4)   Kebebasan psikologis
Yaitu kemampuan mengembangkan dan mengarahkan hidup atau disebut juga kehendak bebas (free will).Kebebasan psikologis berkaitan dengan kenyataan bahwa manusia adalah makhluk berasio. Jika manusia bertindak berarti tahu apa yang diperbuat dan dan apa sebab berbuat. Kebebasan ini memberi makna kepada perbuatan.
5)   Kebebasan moral
Kekebasan moral bila orang tidak mengalami tekanan atau paksaan moral. Dalam arti tertentu, kebebasan moral adalah kebebasan psikologi-plus. Kebebasan psikologis berarti bebas begitu saja (free), sedangkan kebebasan moral berarti suka rela (voluntary).

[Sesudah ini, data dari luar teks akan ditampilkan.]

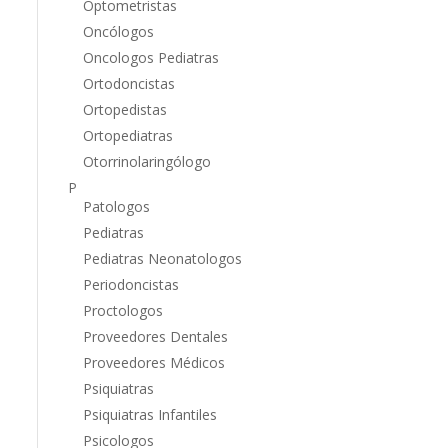
Optometristas
Oncólogos
Oncologos Pediatras
Ortodoncistas
Ortopedistas
Ortopediatras
Otorrinolaringólogo
P
Patologos
Pediatras
Pediatras Neonatologos
Periodoncistas
Proctologos
Proveedores Dentales
Proveedores Médicos
Psiquiatras
Psiquiatras Infantiles
Psicologos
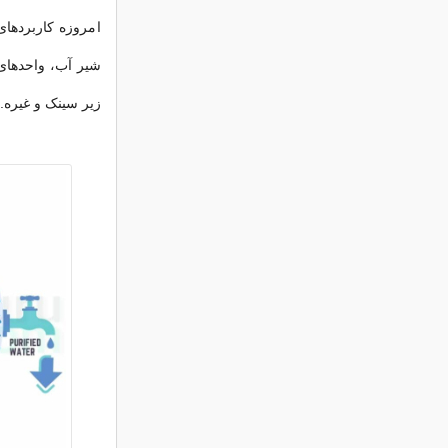
امروزه کاربردهای
شیر آب، واحدهای 
زیر سینک و غیره.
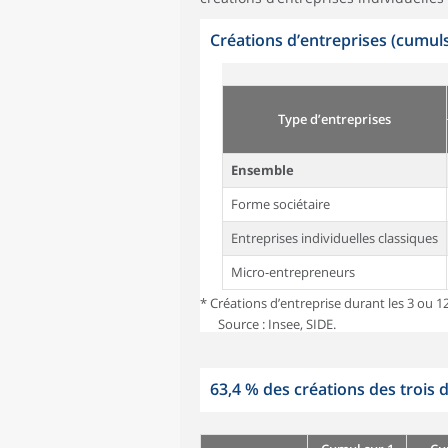
Créations d’entreprises (cumul
Type d’entreprises
Ensemble
Forme sociétaire
Entreprises individuelles classiques
Micro-entrepreneurs
* Créations d’entreprise durant les 3 ou
Source : Insee, SIDE.
63,4 % des créations des trois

6)   Kebebasan eksistensial
     Merupakan kebebasan menyeluruh menyangkut seluruh pribadi manusia, tidak terbatas pada satu aspek tetapi mencakup seluruh eksistensi manusia. Orang bebas secara eksistensial seakan-akan “memiliki dirinya sendiri”. Ia mencapai tahap otonomi, kedewasaan, otentisitas, dan kematangan rohani. Orang yang sungguh bebas dapat mewujudkan eksistensinya secara kreatif.

Beberapa masalah Mengenai Kebebasan:
a.    Kebebasan negatif dan kebebasan positif
Kebebasan negatif bisa dimengerti sebagai “ kebebasan dari. . . “ dan kebebasan untuk . . .”. aspek negatif (bebas dari . . .) tampak paling jelas. Secara spontan kebebasan dimengerti sebagai “terlepas dari tekanan atau paksaan
”. Kebebasan banyak dijelaskan secara negatif. Jauh lebih sulit menjelaskan kebebasan secara positif seperti “kebebasan untuk . . .” harus diisi oleh manusia itu sendiri yang bisa diisi dengan banyak cara dimana kemungkinan sama luasnya dengan kreativitas manusia.

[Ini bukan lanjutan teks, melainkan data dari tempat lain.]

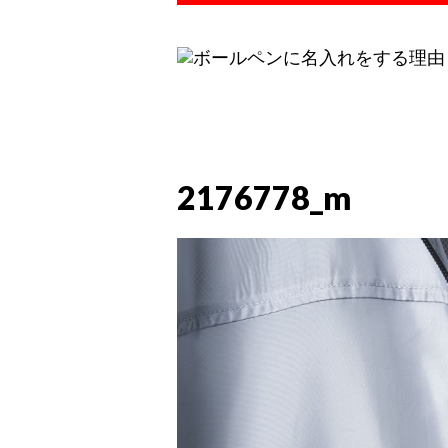
2176778_m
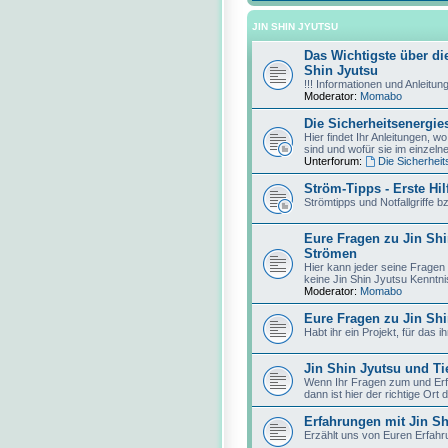
JIN SHIN JYUTSU
Das Wichtigste über d
Shin Jyutsu
!!! Informationen und Anleitung
Moderator:
Momabo
Die Sicherheitsenergie
Hier findet Ihr Anleitungen, w
sind und wofür sie im einzeln
Unterforum:
Die Sicherheit
Ström-Tipps - Erste Hil
Strömtipps und Notfallgriffe
Eure Fragen zu Jin Sh
Strömen
Hier kann jeder seine Fragen
keine Jin Shin Jyutsu Kenntni
Moderator:
Momabo
Eure Fragen zu Jin Shi
Habt ihr ein Projekt, für das 
Jin Shin Jyutsu und Ti
Wenn Ihr Fragen zum und Erf
dann ist hier der richtige Ort d
Erfahrungen mit Jin Sh
Erzählt uns von Euren Erfahr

b.    Batas-batas kebebasan
1)   Faktor-faktor dari dalam (fisik dan psikis)
Selalu terdapat struktur badani tertentu yang membatasi kemungkinan-kemungkinan seseorang. Kebebasan juga dibatasi oleh semua yang manusia warisi dari gen-gen. Kebebasan dibatasi oleh kutub pertama dalam oposisi nature-nurture. Nature berarti kodrat atau semua yang dimiliki secara alami, sedangkan nurture meliputi faktor yang ditambah pada nature seperti pendidikan, asuhan, lingkungan tempat tinggal, makanan, dll.
2)   Lingkungan
     Kebebasan juga dibatasi lingkungan baik alamiah maupun sosial.
3)   Kebebasan orang lain
Kebebasan dan gerak-gerik dibatasi oleh orang lain, maka diperlukan tatanan moral. Mengakui kebebasan orang lain berarti menghargai hak-haknya.
4)   Generasi-generasi mendatang
Kebebasan juga dibatasi oleh masa depan umat manusia, seperti kebebasan mengeksploitasi alam yang hanya bisa sampai titik tertentu sehingga bisa menjadi dasar generasi mendatang, hal ini disebut juga sustainable development (pembangunan berkelanjutan).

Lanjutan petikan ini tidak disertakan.